Похоже, что у Шахара есть определенные формы сопричастности, преодолевающие чувство отчуждения, столь доминантное в романе современного города. Так, например, вопреки тому, чего можно было ожидать, один из наиболее знаменательных объектов его иерусалимского пейзажа — каменные ограды — не служит знаком непреодолимой преграды и отчуждения. Эти ограды, которым и повествователь, и Гавриэль так часто выражают свою симпатию, представляют старый Иерусалим в противовес новому. Живая красота розового иерусалимского камня противопоставляется мертвому уродству серого бетона. Главная притягательная сила этих оград проистекает не только из их красоты, но и из чувства, что они заключают в себе чужой таинственный мир. Эта чуждость не является настоящей преградой: повествователь развивает аналогию между оградой и переплетом книги, из которой следует, что тайны за оградой не запретны и что покоящийся там мир таков, что в него можно проникнуть.

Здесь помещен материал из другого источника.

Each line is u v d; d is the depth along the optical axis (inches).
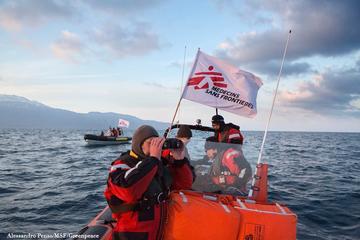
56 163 727.7
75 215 291.0
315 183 451.5
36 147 1300.4
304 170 594.2
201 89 168.2
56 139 2172.7
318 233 242.7
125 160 97.4
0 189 411.2
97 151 1102.4
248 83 170.4
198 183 139.3
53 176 529.0
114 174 91.9
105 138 1339.8
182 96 168.6
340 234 241.9
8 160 791.7
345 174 556.1
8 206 320.8
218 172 140.9
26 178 507.5
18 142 1711.4
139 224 94.2
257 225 102.3
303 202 333.4
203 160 143.0
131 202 91.5
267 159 791.7
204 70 168.6
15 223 265.4
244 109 169.3
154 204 96.6
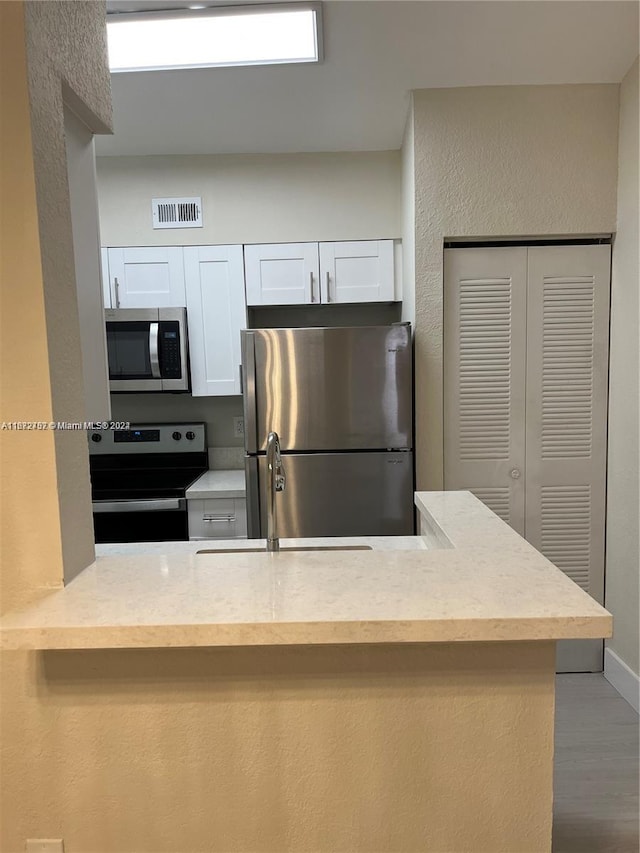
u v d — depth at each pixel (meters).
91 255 1.24
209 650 0.96
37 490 0.97
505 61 2.11
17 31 0.89
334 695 0.97
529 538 2.50
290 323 3.20
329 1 1.76
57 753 0.98
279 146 2.71
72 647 0.84
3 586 0.98
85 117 1.18
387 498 2.37
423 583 0.98
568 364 2.43
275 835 1.00
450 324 2.41
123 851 1.00
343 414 2.34
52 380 0.96
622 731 2.08
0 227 0.93
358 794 1.00
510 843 1.01
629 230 2.24
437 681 0.97
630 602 2.27
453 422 2.45
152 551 1.70
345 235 2.81
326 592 0.95
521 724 0.98
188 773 0.99
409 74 2.17
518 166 2.31
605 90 2.28
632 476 2.24
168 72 2.08
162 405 3.25
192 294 2.85
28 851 1.00
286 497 2.36
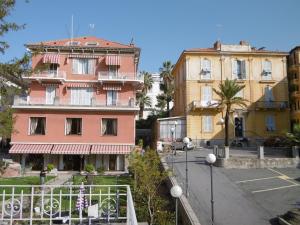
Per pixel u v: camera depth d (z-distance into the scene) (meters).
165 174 21.48
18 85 13.91
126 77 44.69
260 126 53.69
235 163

Сопричастность иному может, конечно, нивелировать его инаковость, развеять всю атмосферу таинственности. В конце концов она способна создать впечатление, что многообразие и гетерогенность романного мира — не что иное, как поверхностная видимость. Шахар хоть и не демонстрирует большого интереса к эпистемологическому вопросу о возможности знания иного как иного, но в его творчестве чувствуется понимание потенциала агрессии, заложенного в солидарности с ближним. Так или иначе, когда речь идет об иерусалимском городском пространстве, инаковость и агрессивность сталкиваются на границе: военная граница — линия прекращения огня 1949 г., разделившая город, — тому яркий, но не единственный пример. Мы, однако, утверждаем, что граница для Шахара — это не преграда, за которой находится принципиально и окончательно запретный и недостижимый мир. Хотя события эпопеи занимают временной промежуток с начала двадцатых до конца восьмидесятых годов, мы не встретим ни повествователя, ни кого-либо из его героев стоящим за пограничной оградой с колючей проволокой и глядящим слезящимися глазами на ранее открытые для него места, вроде Масличной или Подзорной горы, оказавшиеся под контролем арабского легиона королевства Иордания. Точно так же мы не найдем в «Чертоге разбитых сосудов» (и это еще удивительнее в свете правых политических убеждений Шахара) выражения радости, когда доступ к этим местам снова открылся в результате победной Шестидневной войны. Иерусалим Шахара в принципе доступен всегда.
И вместе с тем граница является важнейшей составляющей сюжета «Чертога». Улица Пророков определяется как пограничный район, за которым располагаются агрессивные миры арабов и ультраортодоксов. Но то, что лежит за границей, не есть некая чужая инаковость, соблазнительная тем, что она одновременно столь близка и столь запретна и недостижима. Напротив, инаковость, лежащая за границей, представляет угрозу гетерогенному, многоликому миру, столь дорогому повествователю, именно в силу своей ревностной охраны коллективной самоидентификации, единства и однозначности.
Улица Пророков в начале века
Памятен мне Иерусалим начала нынешнего века, выглядевший так: часть его, что за пределами стены, тянется от Яффских ворот до богадельни (ныне автовокзал), словно длинная, в две мили, лента, и с обеих сторон на нее нанизаны кварталы. Две главные улицы — улица Яффо и улица Пророков — проходят по середине почти что во всю ее длину, параллельные, как две лестничные балки, соединенные между собою несколькими короткими поперечными улицами и несколькими проходными дворами, наподобие лестничных ступеней. Близки эти улицы — за минуту проходит человек от одной из них до другой. И тем не менее весьма отличались они в те времена своими физиономиями. Улица Яффо была главной транспортной артерией города. Во все дневные часы, да и ранним вечером не прекращалось на ней движение пешеходов, шум колес пассажирских экипажей и грузовых повозок, поступь странствующих караванов, звон лошадиных бубенцов и верблюжьих колокольцев. На этой улице сконцентрировалась торговая жизнь. Ряды выходящих на улицу домов были заняты лавками и магазинами, а частично и мастерскими, над входами которых красовались разнообразные вывески.